In Diary of Crosses Green, Martín Veiga reflects on time and its mysteries as he takes us at a wanderer’s pace through the light and shadow of a life lived along Cork’s River Lee. These poems probe the meaning of place and open a dialogue between the Atlantic traditions of Galicia and Ireland. Notes and proverbs, songs and verse share space with the trappings of memory, the charms of love and the wonders of nature as miracles daily renewed.

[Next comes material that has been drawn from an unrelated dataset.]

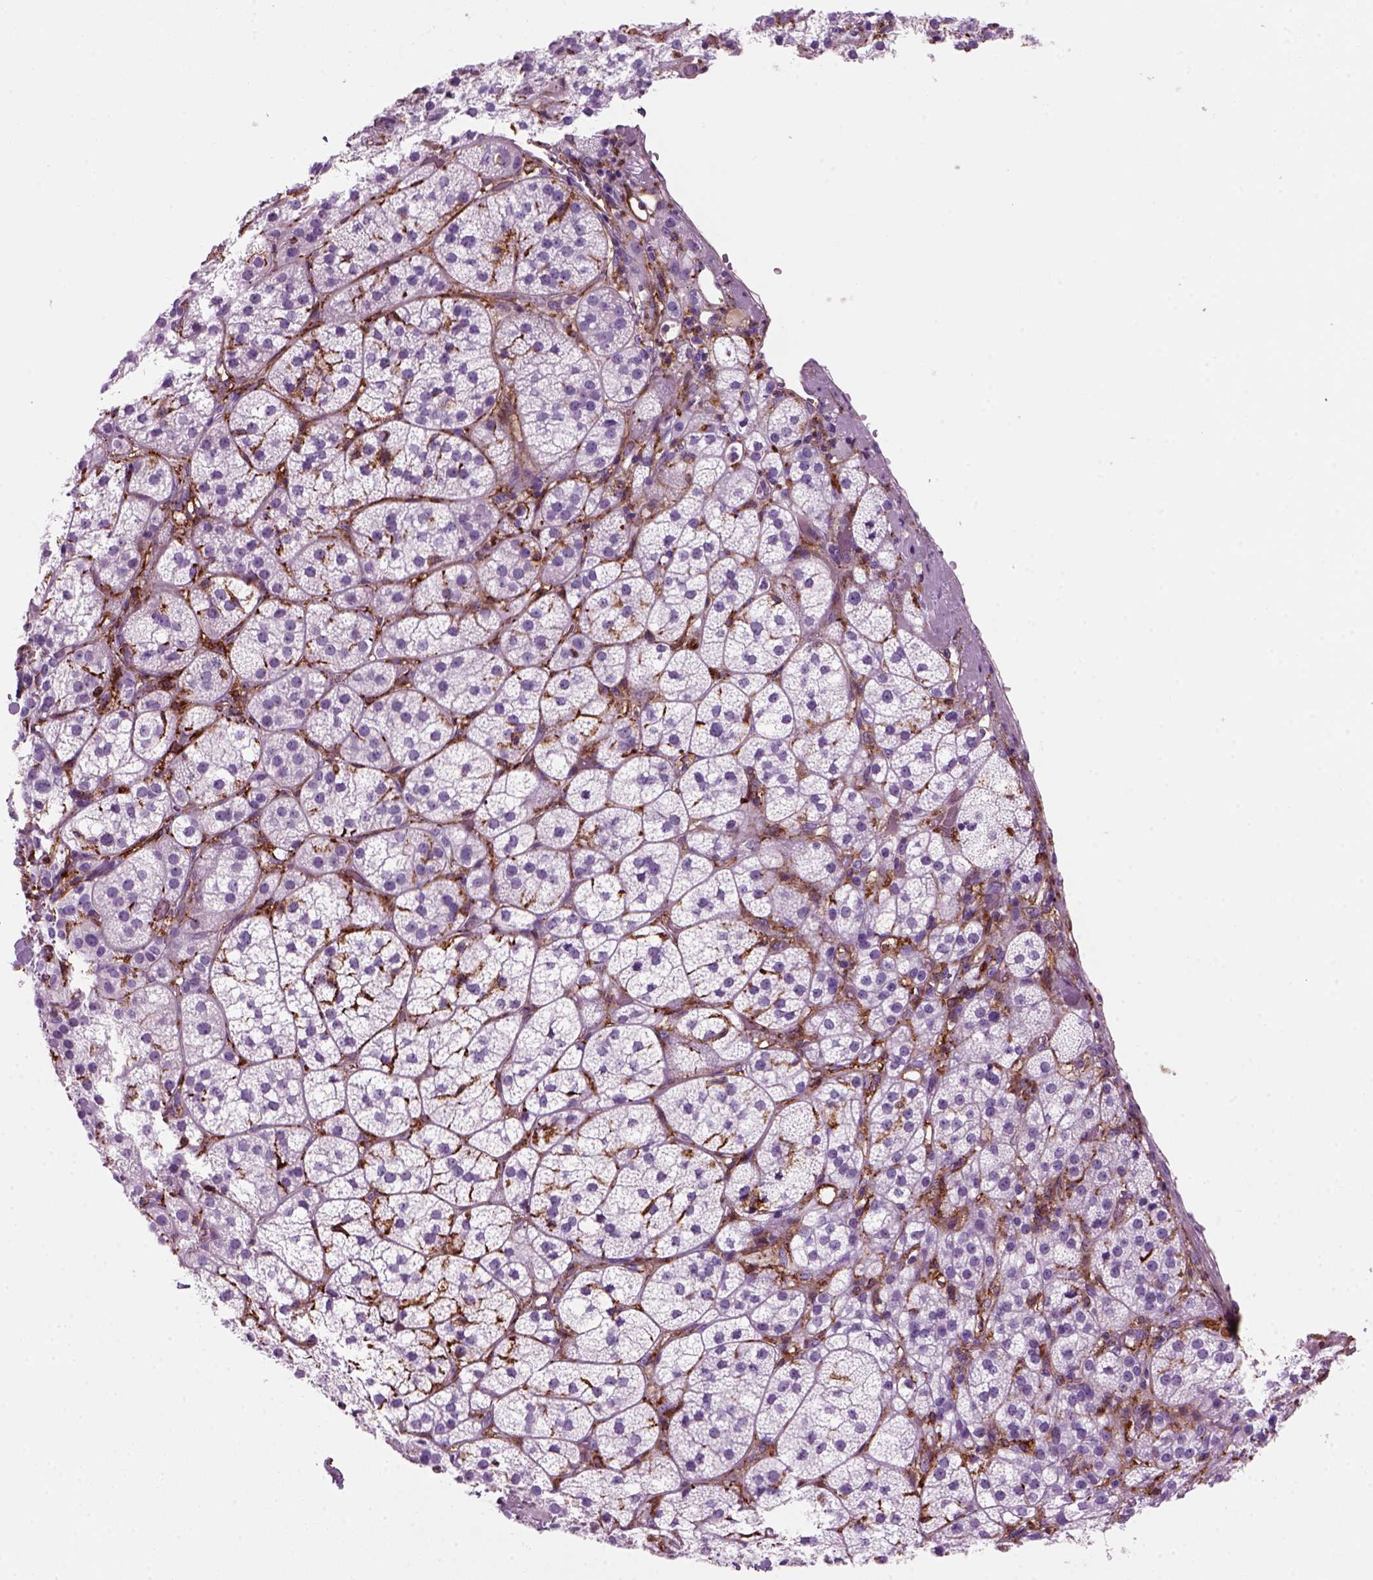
{"staining": {"intensity": "negative", "quantity": "none", "location": "none"}, "tissue": "adrenal gland", "cell_type": "Glandular cells", "image_type": "normal", "snomed": [{"axis": "morphology", "description": "Normal tissue, NOS"}, {"axis": "topography", "description": "Adrenal gland"}], "caption": "High power microscopy photomicrograph of an immunohistochemistry (IHC) histopathology image of benign adrenal gland, revealing no significant positivity in glandular cells.", "gene": "MARCKS", "patient": {"sex": "female", "age": 60}}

“Anchored in a riverside patch of historic Cork, this book embraces a world of water, gushing or still, reflecting, swallowing light, pulsing in the Atlantic, slouching downhill in the crumbling quarters of the city. Here are the pressures of exile that separate and connect Ireland and Galicia, and here are the birds, animals, poets that ambush his exiled path. It is a memorable vision.”
About the contributors
- Martín Veiga is a Cork-based Galician poet and academic. He is a lecturer in Hispanic Studies at University College Cork, where he is also the director of the Irish Centre for Galician Studies. In 2017 he was awarded the Pedrón de Honra Prize for his promotion of Galician culture abroad, especially in Ireland. His poems have been published in many journals and anthologies and he is the author of five poetry collections in Galician, entitled Tempo van de porcelana (1990), As últimas ruínas (1994, Espiral Maior Poetry Prize), Ollos de ámbar (2005, Esquío Poetry Prize), Fundaxes (2006, Fiz Vergara Vilariño Poetry Prize) and Diario de Crosses Green (2016).

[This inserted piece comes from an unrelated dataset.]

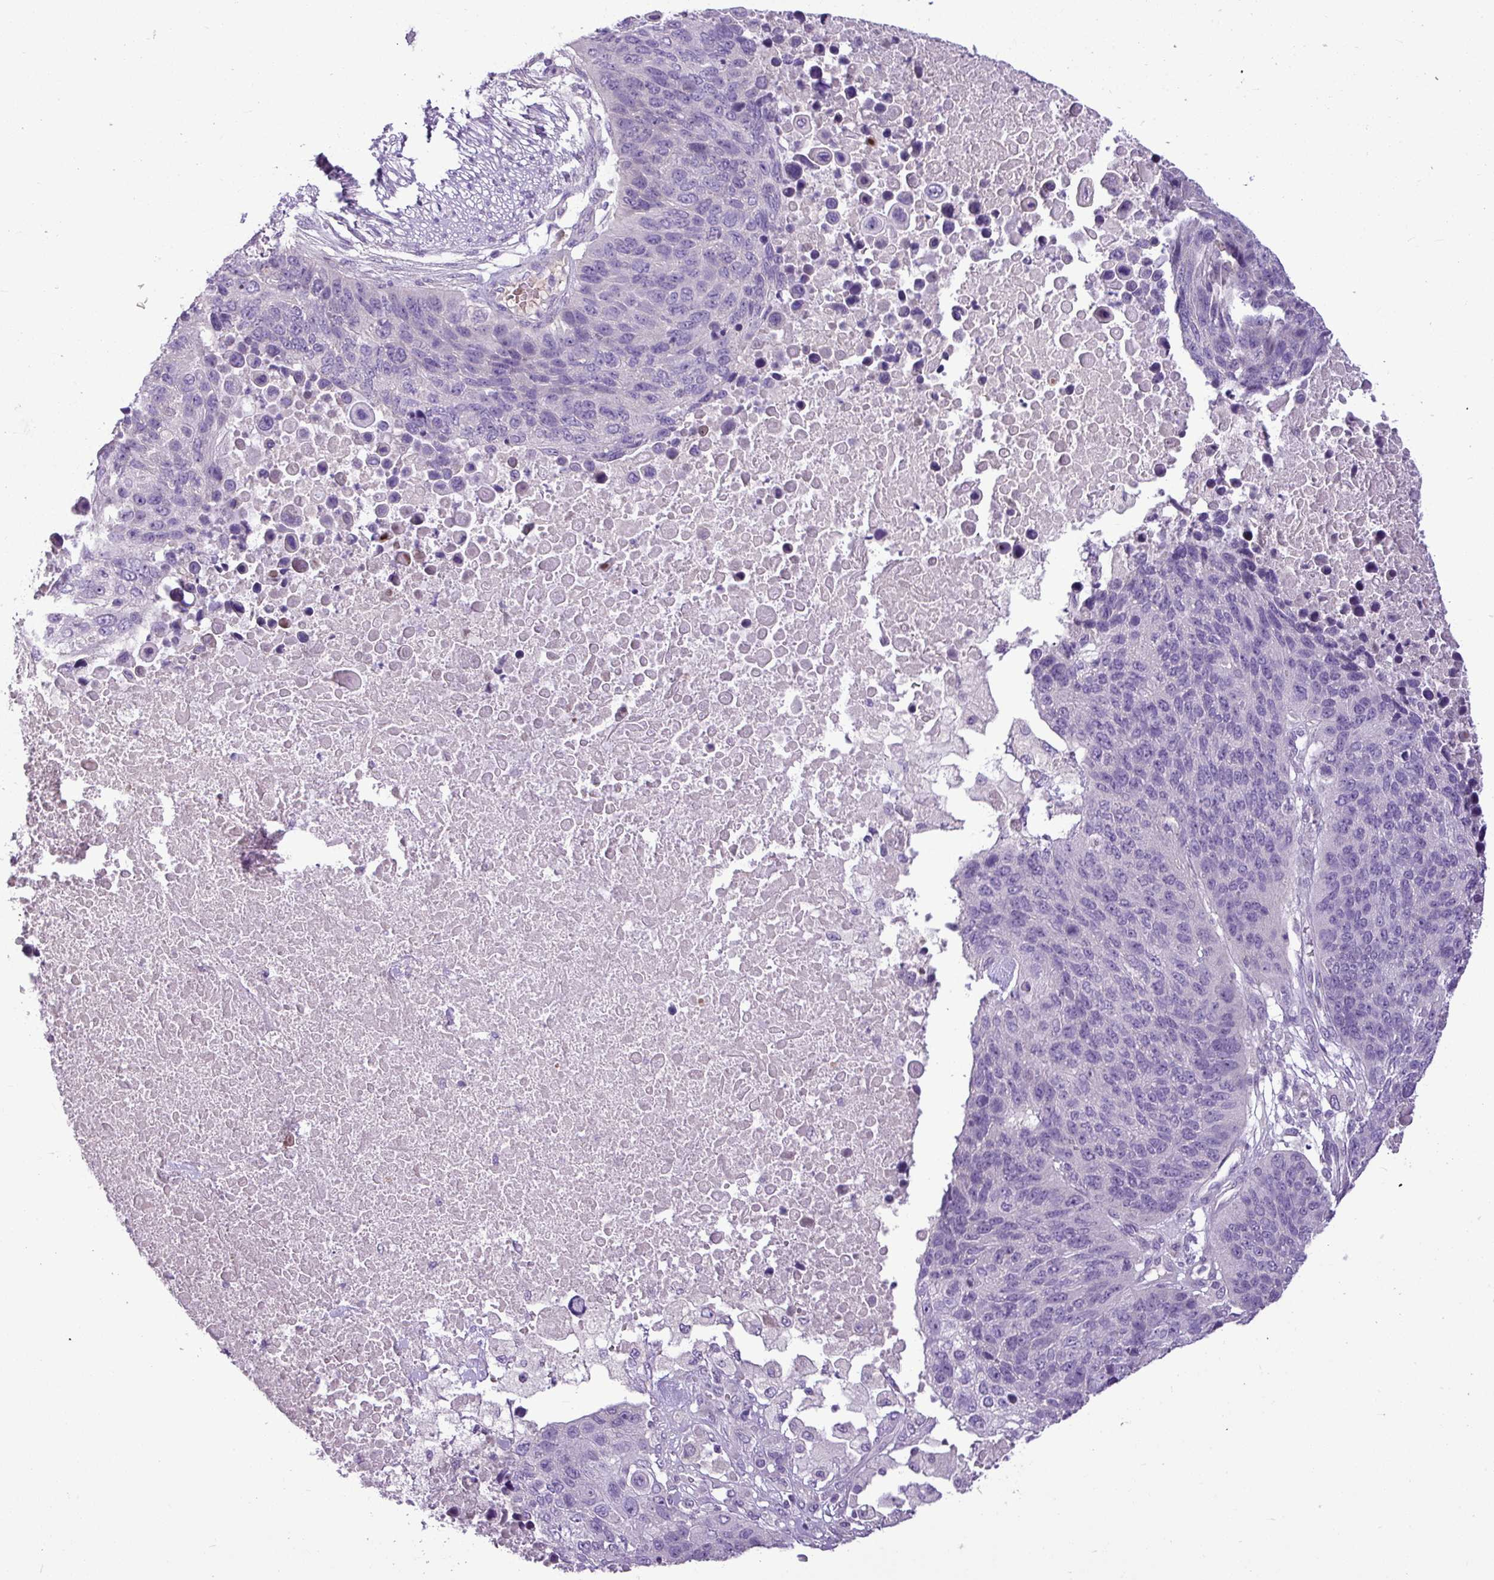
{"staining": {"intensity": "negative", "quantity": "none", "location": "none"}, "tissue": "lung cancer", "cell_type": "Tumor cells", "image_type": "cancer", "snomed": [{"axis": "morphology", "description": "Normal tissue, NOS"}, {"axis": "morphology", "description": "Squamous cell carcinoma, NOS"}, {"axis": "topography", "description": "Lymph node"}, {"axis": "topography", "description": "Lung"}], "caption": "Immunohistochemical staining of lung cancer displays no significant expression in tumor cells.", "gene": "IL17A", "patient": {"sex": "male", "age": 66}}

- Keith Payne was the Ireland Chair of Poetry Bursary Award winner for 2015–2016. His collection Broken Hill (Lapwing Publications, 2015), was followed by Six Galician Poets (Arc Publications, 2016), and Museums, Bedrooms and Trees (from the Spanish of Marta Fernández Calvo, 2017). He is director of The La Malinche Readings Ireland/Galicia and the PoemaRia International Poetry Festival, Vigo.